▶ **WORK REQUIRED**: Each line of data below must be printed exactly as written, with any pictures removed.

◇ ◇ ◇ ◇ ◇

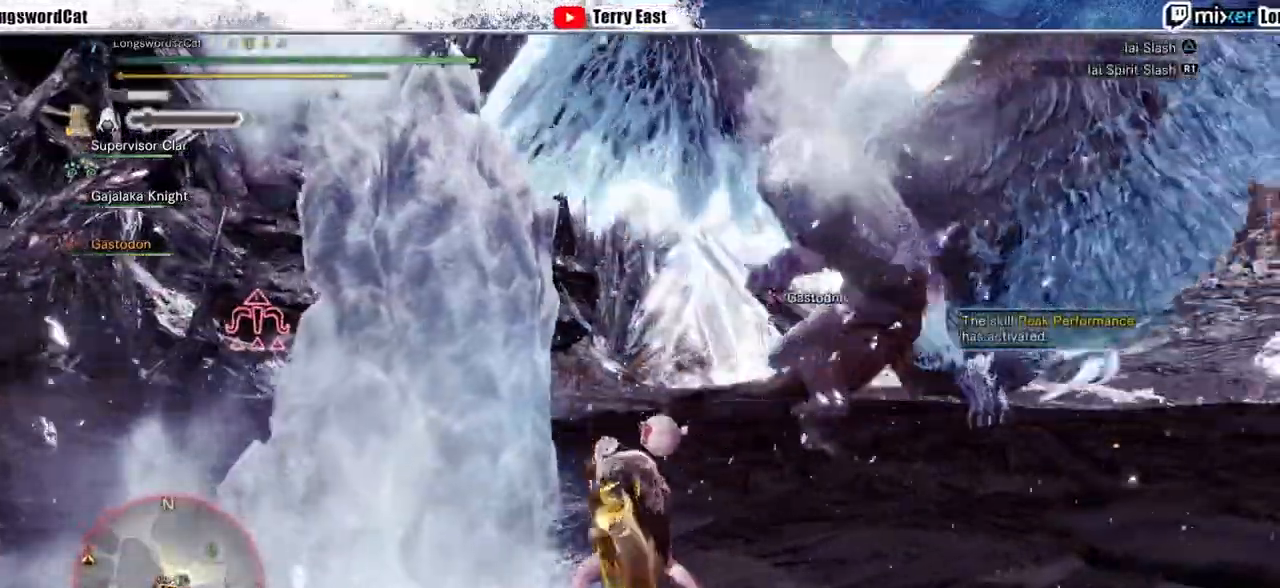
{"dt_ms": 500, "buttons": [], "left_stick": "up-right", "right_stick": "center", "events": [[67, "TRIANGLE", "down"], [167, "TRIANGLE", "up"], [233, "TRIANGLE", "down"], [367, "TRIANGLE", "up"]]}
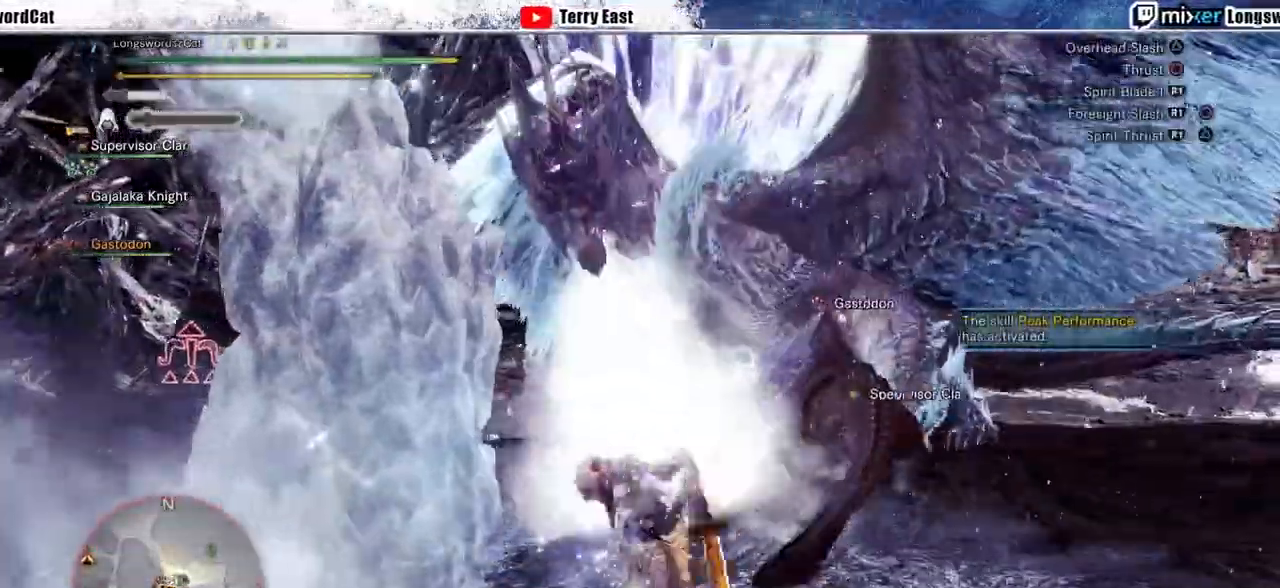
{"dt_ms": 500, "buttons": [], "left_stick": "down", "right_stick": "center", "events": [[333, "left_stick", "center"], [500, "left_stick", "down"]]}
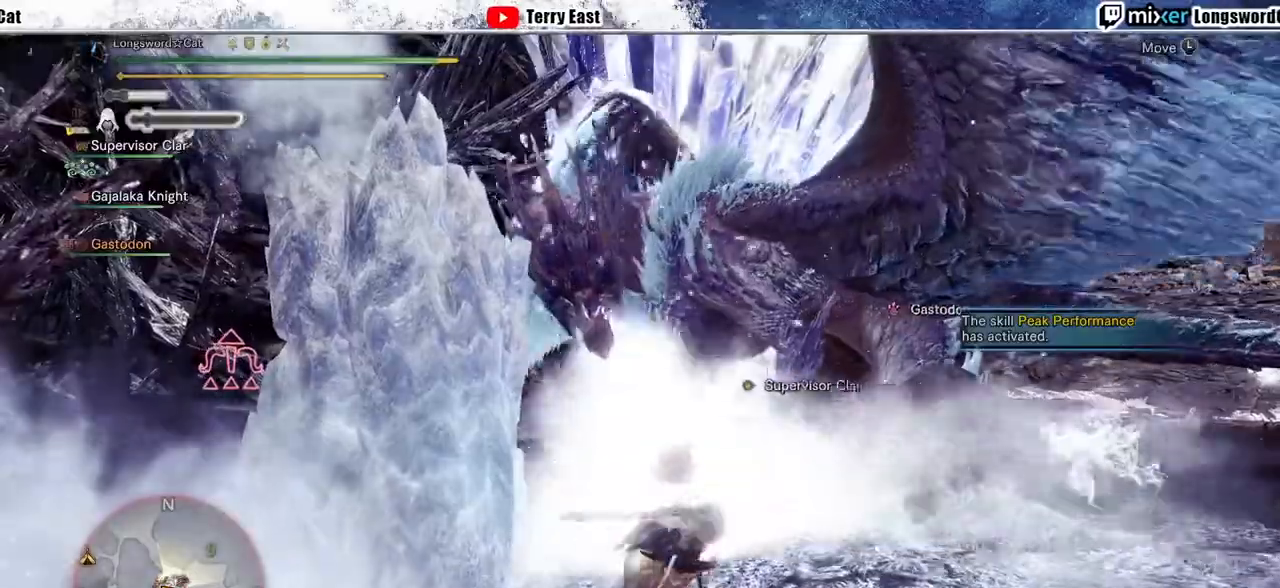
{"dt_ms": 500, "buttons": [], "left_stick": "down", "right_stick": "center", "events": [[67, "CROSS", "down"], [133, "CROSS", "up"], [233, "CROSS", "down"], [300, "CROSS", "up"]]}
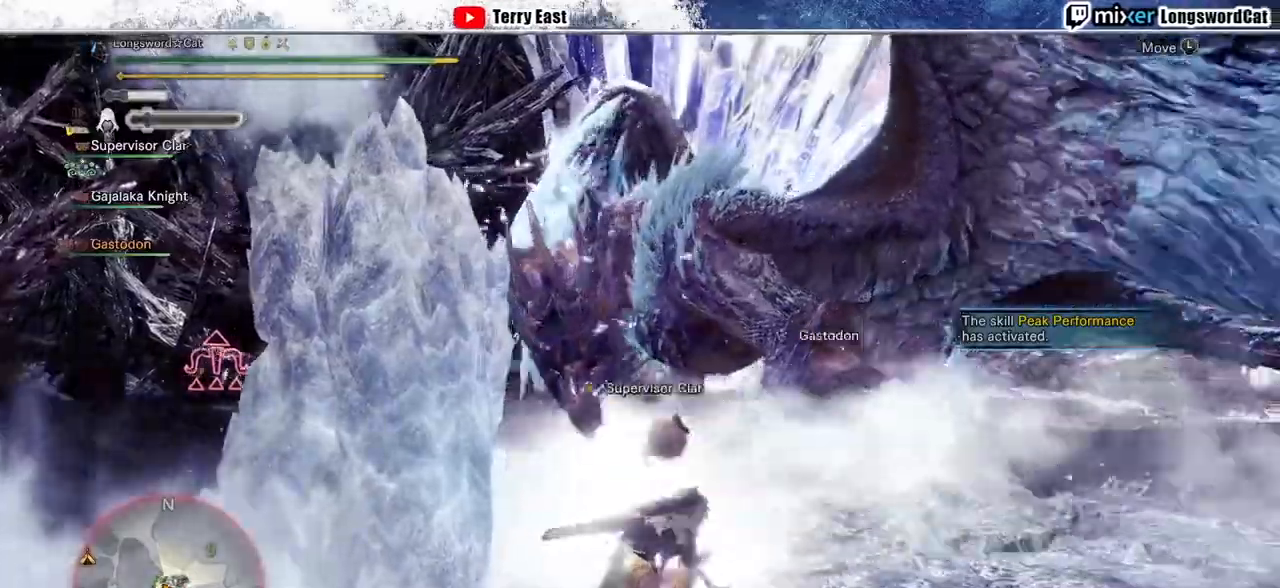
{"dt_ms": 500, "buttons": ["CROSS"], "left_stick": "right", "right_stick": "center", "events": [[200, "left_stick", "right"], [300, "CROSS", "down"], [367, "CROSS", "up"], [467, "CROSS", "down"]]}
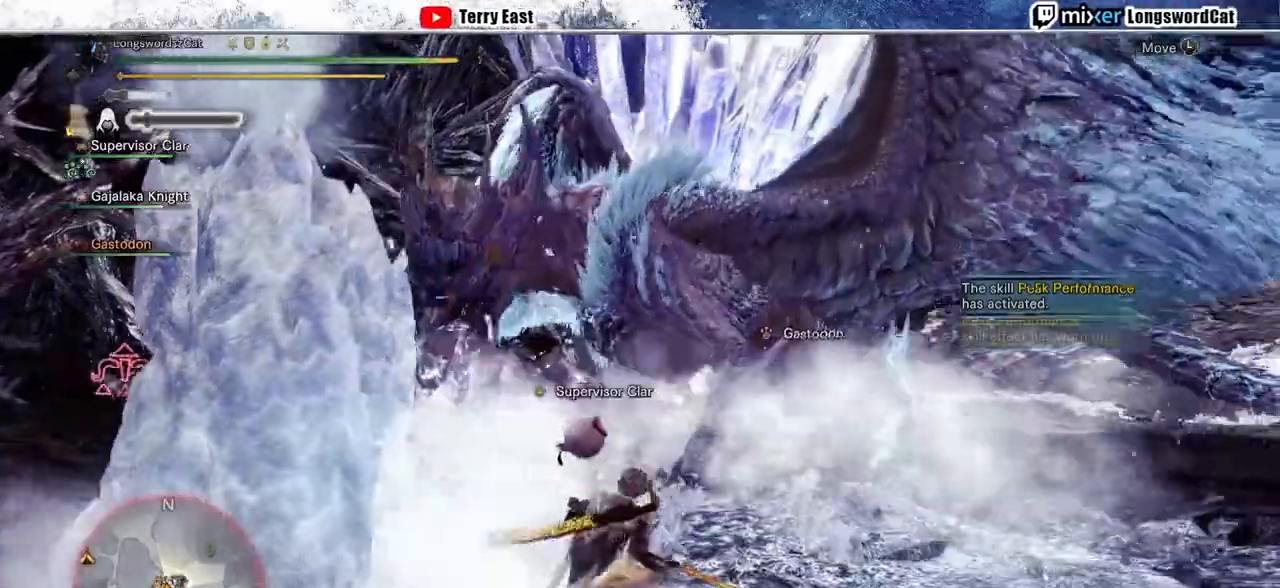
{"dt_ms": 500, "buttons": ["CROSS"], "left_stick": "right", "right_stick": "center", "events": [[33, "CROSS", "up"], [133, "CROSS", "down"], [200, "CROSS", "up"], [300, "CROSS", "down"], [400, "CROSS", "up"], [467, "CROSS", "down"]]}
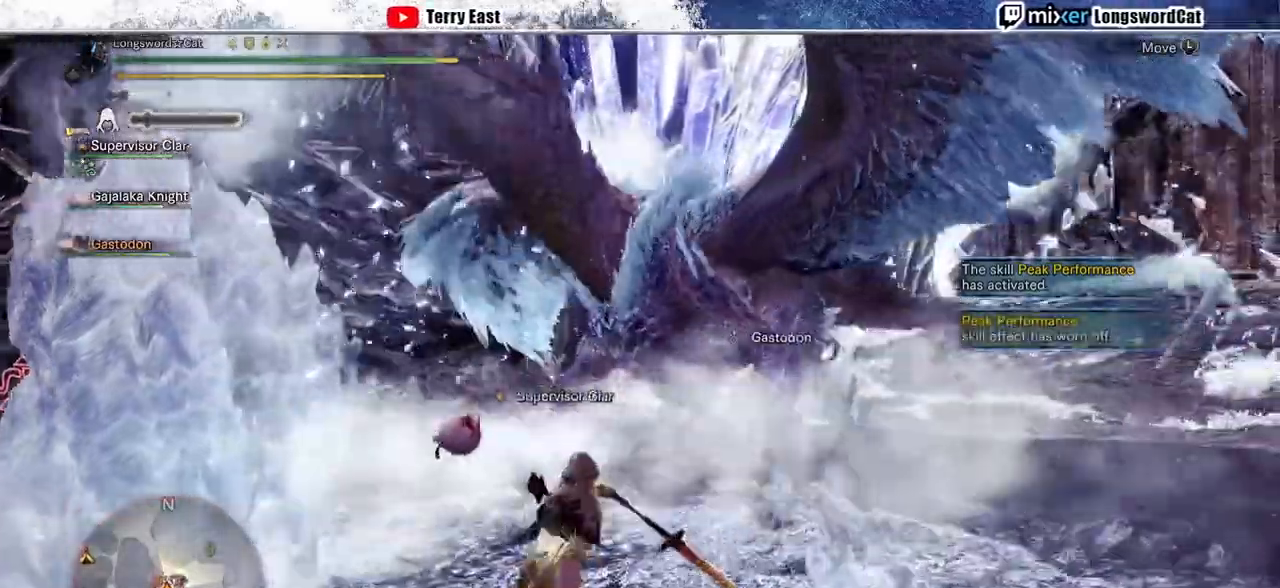
{"dt_ms": 500, "buttons": ["CROSS"], "left_stick": "right", "right_stick": "center", "events": [[100, "CROSS", "up"], [133, "CROSS", "down"], [233, "CROSS", "up"], [300, "CROSS", "down"], [400, "CROSS", "up"], [500, "CROSS", "down"]]}
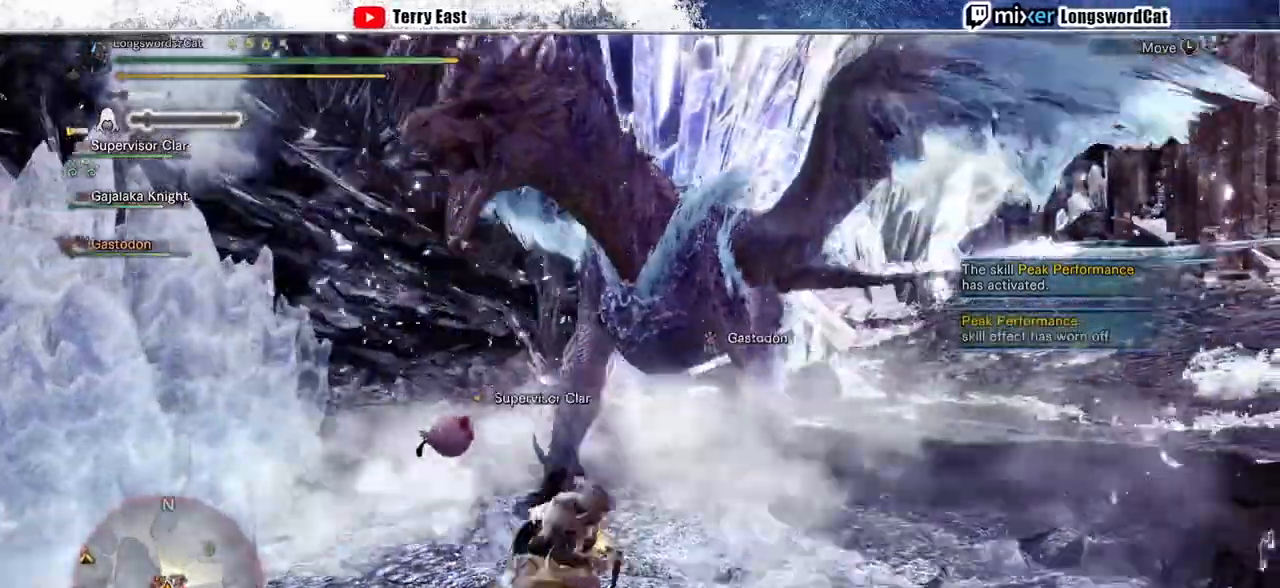
{"dt_ms": 500, "buttons": ["CROSS"], "left_stick": "right", "right_stick": "center", "events": [[100, "CROSS", "up"], [167, "CROSS", "down"], [267, "CROSS", "up"], [333, "CROSS", "down"], [433, "CROSS", "up"], [500, "CROSS", "down"]]}
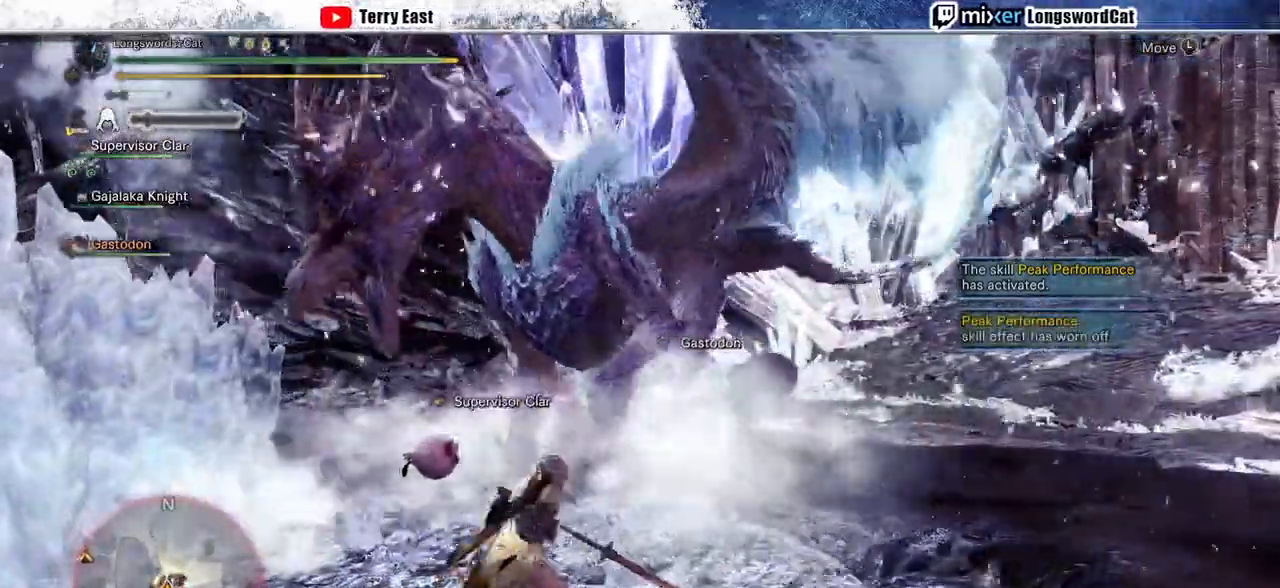
{"dt_ms": 500, "buttons": ["CROSS"], "left_stick": "right", "right_stick": "center", "events": [[100, "CROSS", "up"], [167, "CROSS", "down"], [267, "CROSS", "up"], [333, "CROSS", "down"], [433, "CROSS", "up"], [500, "CROSS", "down"]]}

◇ ◇ ◇ ◇ ◇

▶ **REPLY**:
{"dt_ms": 500, "buttons": [], "left_stick": "up-right", "right_stick": "center", "events": [[67, "TRIANGLE", "down"], [167, "TRIANGLE", "up"], [233, "TRIANGLE", "down"], [367, "TRIANGLE", "up"]]}
{"dt_ms": 500, "buttons": [], "left_stick": "down", "right_stick": "center", "events": [[333, "left_stick", "center"], [500, "left_stick", "down"]]}
{"dt_ms": 500, "buttons": [], "left_stick": "down", "right_stick": "center", "events": [[67, "CROSS", "down"], [133, "CROSS", "up"], [233, "CROSS", "down"], [300, "CROSS", "up"]]}
{"dt_ms": 500, "buttons": ["CROSS"], "left_stick": "right", "right_stick": "center", "events": [[200, "left_stick", "right"], [300, "CROSS", "down"], [367, "CROSS", "up"], [467, "CROSS", "down"]]}
{"dt_ms": 500, "buttons": ["CROSS"], "left_stick": "right", "right_stick": "center", "events": [[33, "CROSS", "up"], [133, "CROSS", "down"], [200, "CROSS", "up"], [300, "CROSS", "down"], [400, "CROSS", "up"], [467, "CROSS", "down"]]}
{"dt_ms": 500, "buttons": ["CROSS"], "left_stick": "right", "right_stick": "center", "events": [[100, "CROSS", "up"], [133, "CROSS", "down"], [233, "CROSS", "up"], [300, "CROSS", "down"], [400, "CROSS", "up"], [500, "CROSS", "down"]]}
{"dt_ms": 500, "buttons": ["CROSS"], "left_stick": "right", "right_stick": "center", "events": [[100, "CROSS", "up"], [167, "CROSS", "down"], [267, "CROSS", "up"], [333, "CROSS", "down"], [433, "CROSS", "up"], [500, "CROSS", "down"]]}
{"dt_ms": 500, "buttons": ["CROSS"], "left_stick": "right", "right_stick": "center", "events": [[100, "CROSS", "up"], [167, "CROSS", "down"], [267, "CROSS", "up"], [333, "CROSS", "down"], [433, "CROSS", "up"], [500, "CROSS", "down"]]}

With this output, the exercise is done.